Travail demandé
Reprenez l'extrait consacré à SISSY et à Celia Rowlson-Hall en le prolongeant à partir de sa dernière phrase.

Extrait de page
Fidèle au style ludique de Rowlson-Hall, le rocher de Sisyphe dans **SISSY** devient un ballon de plage éclatant – un objet avec lequel les interprètes luttent, glissent dessus ou lancent en l’air, en évitant soigneusement les lumières suspendues du studio pendant les répétitions. Les pierres apparaissent aussi sous d’autres formes, comme dans une improvisation sur scène où le personnage de Winters demande : *« Es-tu un caillou dans une chaussure ? Ou sous une fesse nue sur une plage italienne ? »*

La structure de théâtre dans le théâtre mêle six danseurs (menés par l’envoûtante Ida Saki) et trois acteurs, brouillant les frontières entre eux. Tomei, qui incarne une archéologue, apporte une physicalité dynamique – jusqu’à un grand écart – incarnant la vision de Rowlson-Hall. *« J’adore sa voix artistique ; elle parle une langue que je comprends »*, déclare Tomei. *« Dans mon âme, je suis une danseuse. »* Hedges, dans le rôle d’un ouvrier de carrière, voit sa carapace se fissurer à la fin. Pour lui, **SISSY** est un espace onirique où il *« veut se perdre »*. Il ajoute : *« Celia a apporté son subconscient à nous tous, et nous le traversons simplement. »*

**Lucas Hedges**
**Photo : Quinn Wharton**

Ce mélange d’images mythiques et d’émotions humaines brutes est une marque de fabrique de Rowlson-Hall. En 2015, dans **MA**, son premier long métrage, elle suivait une mère vierge traversant le désert vers Las Vegas. Son court métrage pour la série *Miu Miu Women’s Tales* peuplait un bunker de la Guerre froide avec des performeurs excentriques. Son travail de chorégraphe pour des clips (MGMT, Bleachers, Alicia Keys) et des films (**After Yang, Vox Lux**) a aiguisé son adaptabilité sur les plateaux. Mais elle attribue à la maternité l’éveil d’une nouvelle flexibilité créative. *« Parfois, quand on met quelque chose en mouvement, il faut le laisser nous guider plutôt que de trop vouloir le contrôler »*, dit-elle.

Données fournies
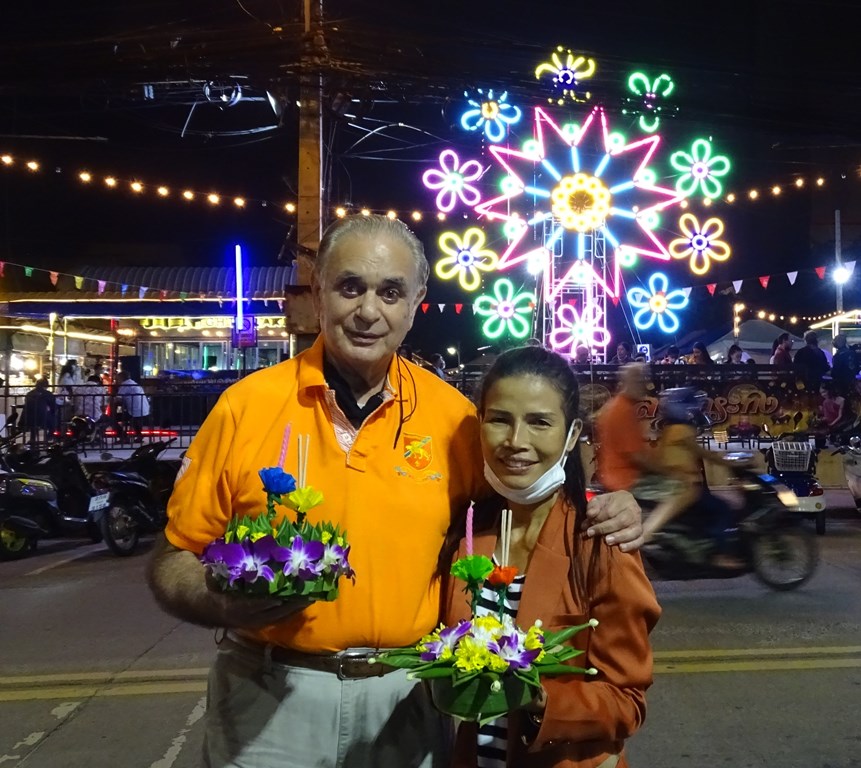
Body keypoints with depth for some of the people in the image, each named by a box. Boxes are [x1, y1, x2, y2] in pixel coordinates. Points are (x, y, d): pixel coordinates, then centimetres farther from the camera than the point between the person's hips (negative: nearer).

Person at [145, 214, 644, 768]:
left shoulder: (451, 412, -4)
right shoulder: (247, 406, -8)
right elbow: (172, 561, -2)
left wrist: (595, 514, -7)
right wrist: (226, 603, -22)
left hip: (407, 696, 2)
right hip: (270, 696, -1)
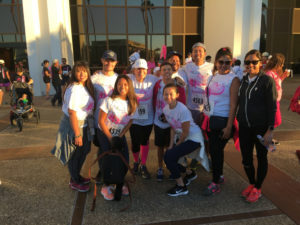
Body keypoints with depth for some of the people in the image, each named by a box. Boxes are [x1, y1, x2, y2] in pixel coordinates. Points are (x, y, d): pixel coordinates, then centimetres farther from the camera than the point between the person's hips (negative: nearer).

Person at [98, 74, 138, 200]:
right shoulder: (109, 100, -19)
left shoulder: (132, 103, -7)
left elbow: (129, 122, 0)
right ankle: (106, 187, 6)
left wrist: (119, 137, -8)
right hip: (105, 134, -4)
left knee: (125, 160, -5)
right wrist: (110, 138, -13)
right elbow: (101, 121, -15)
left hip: (120, 135, 4)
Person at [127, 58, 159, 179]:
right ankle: (136, 161, 35)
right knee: (135, 142, 5)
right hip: (133, 117, -1)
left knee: (145, 141, 10)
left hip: (148, 118, 1)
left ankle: (143, 166, 25)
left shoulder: (152, 79, -5)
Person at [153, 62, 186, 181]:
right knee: (160, 146, 12)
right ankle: (160, 169, 29)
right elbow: (154, 101, 6)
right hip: (158, 121, 2)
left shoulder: (178, 85, -7)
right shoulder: (157, 84, -2)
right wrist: (156, 114, 1)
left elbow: (182, 104, -6)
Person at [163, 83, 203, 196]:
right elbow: (173, 128, 7)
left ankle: (181, 187, -2)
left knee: (169, 157, -18)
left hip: (194, 138, -8)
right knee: (168, 155, 3)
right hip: (181, 137, 8)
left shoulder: (182, 110, -26)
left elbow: (185, 132, -18)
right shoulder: (166, 109, -2)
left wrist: (177, 145, -6)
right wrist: (171, 145, 0)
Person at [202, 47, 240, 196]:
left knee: (216, 150, -2)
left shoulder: (233, 79, -9)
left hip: (222, 120, -6)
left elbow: (233, 105, -13)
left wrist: (229, 127, -17)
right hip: (209, 119, 6)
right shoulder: (213, 77, 11)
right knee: (213, 149, 13)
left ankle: (215, 183, 13)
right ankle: (219, 176, 32)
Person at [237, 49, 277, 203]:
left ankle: (258, 188, 28)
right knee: (246, 158, 12)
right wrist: (236, 123, 12)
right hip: (244, 127, 5)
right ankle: (251, 184, 35)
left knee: (261, 158, 11)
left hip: (261, 127, -4)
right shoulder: (242, 80, 6)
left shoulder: (267, 80, -9)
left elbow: (272, 107, -10)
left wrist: (270, 130, -15)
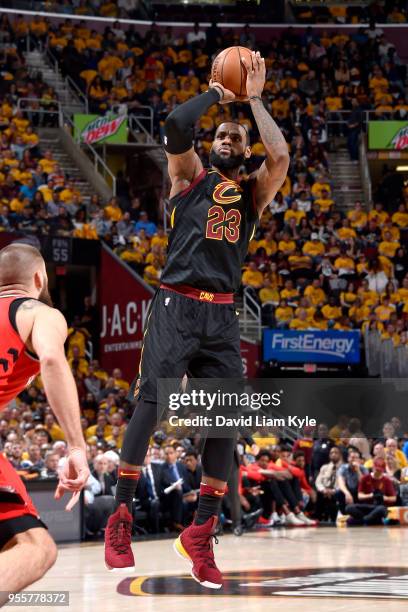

Réponse attendue
Cette idée est apparue lors de la première pause déjeuner de la résidence **SISSY** en 2023, quand elle a annoncé à Rowlson-Hall – devenue une amie et collaboratrice – qu’elle était enceinte. *« Toute l’histoire a basculé pour elle »*, explique Saki, décrivant comment la chorégraphe a intégré cette nouvelle dans le solo central, une exploration complexe de l’attente et de l’innocence. Dans la danse, Saki porte un pantalon avec un ventre attaché, mais c’est la vulnérabilité émotionnelle qui résonne vraiment. *« Si tu n’es pas pleinement immergé dans l’histoire et l’émotion sur le moment, la performance tombe à plat »*, dit-elle.

**Ida Saki**
**Photo : Quinn Wharton**

Il y a un autre interprète non crédité qui, d’une certaine manière, fait partie de **SISSY** depuis le début – Enzo, le fils d’un an de Saki, qui apparaît parfois sur scène dans les bras de Winters, un rappel babillard de l’équilibre précaire auquel son personnage fait face. Winters se souvient de sa réaction initiale en apprenant qu’elle tiendrait un vrai bébé pendant le spectacle. (*« Genre, un vrai bébé ? »* a-t-elle demandé. *« Oui, un vrai bébé »*, a répondu Rowlson-Hall.)

Intégrer cet élément imprévisible reflète l’acceptation par Rowlson-Hall de la beauté et du désordre de la vie. Les sons spontanés d’Enzo contrastent avec un message vocal du père défunt de Rowlson-Hall, diffusé dans la salle. La frontière floue entre réalité et fiction donne aux performances une clarté frappante. Winters, qui a perdu son propre père il y a dix ans lors d’une collaboration avec Rowlson-Hall, évoque leur langage commun autour du deuil. *« Le deuil est imprévisible – il surgit de manière inattendue »*, dit-elle, mais il *« côtoie souvent l’humour »*.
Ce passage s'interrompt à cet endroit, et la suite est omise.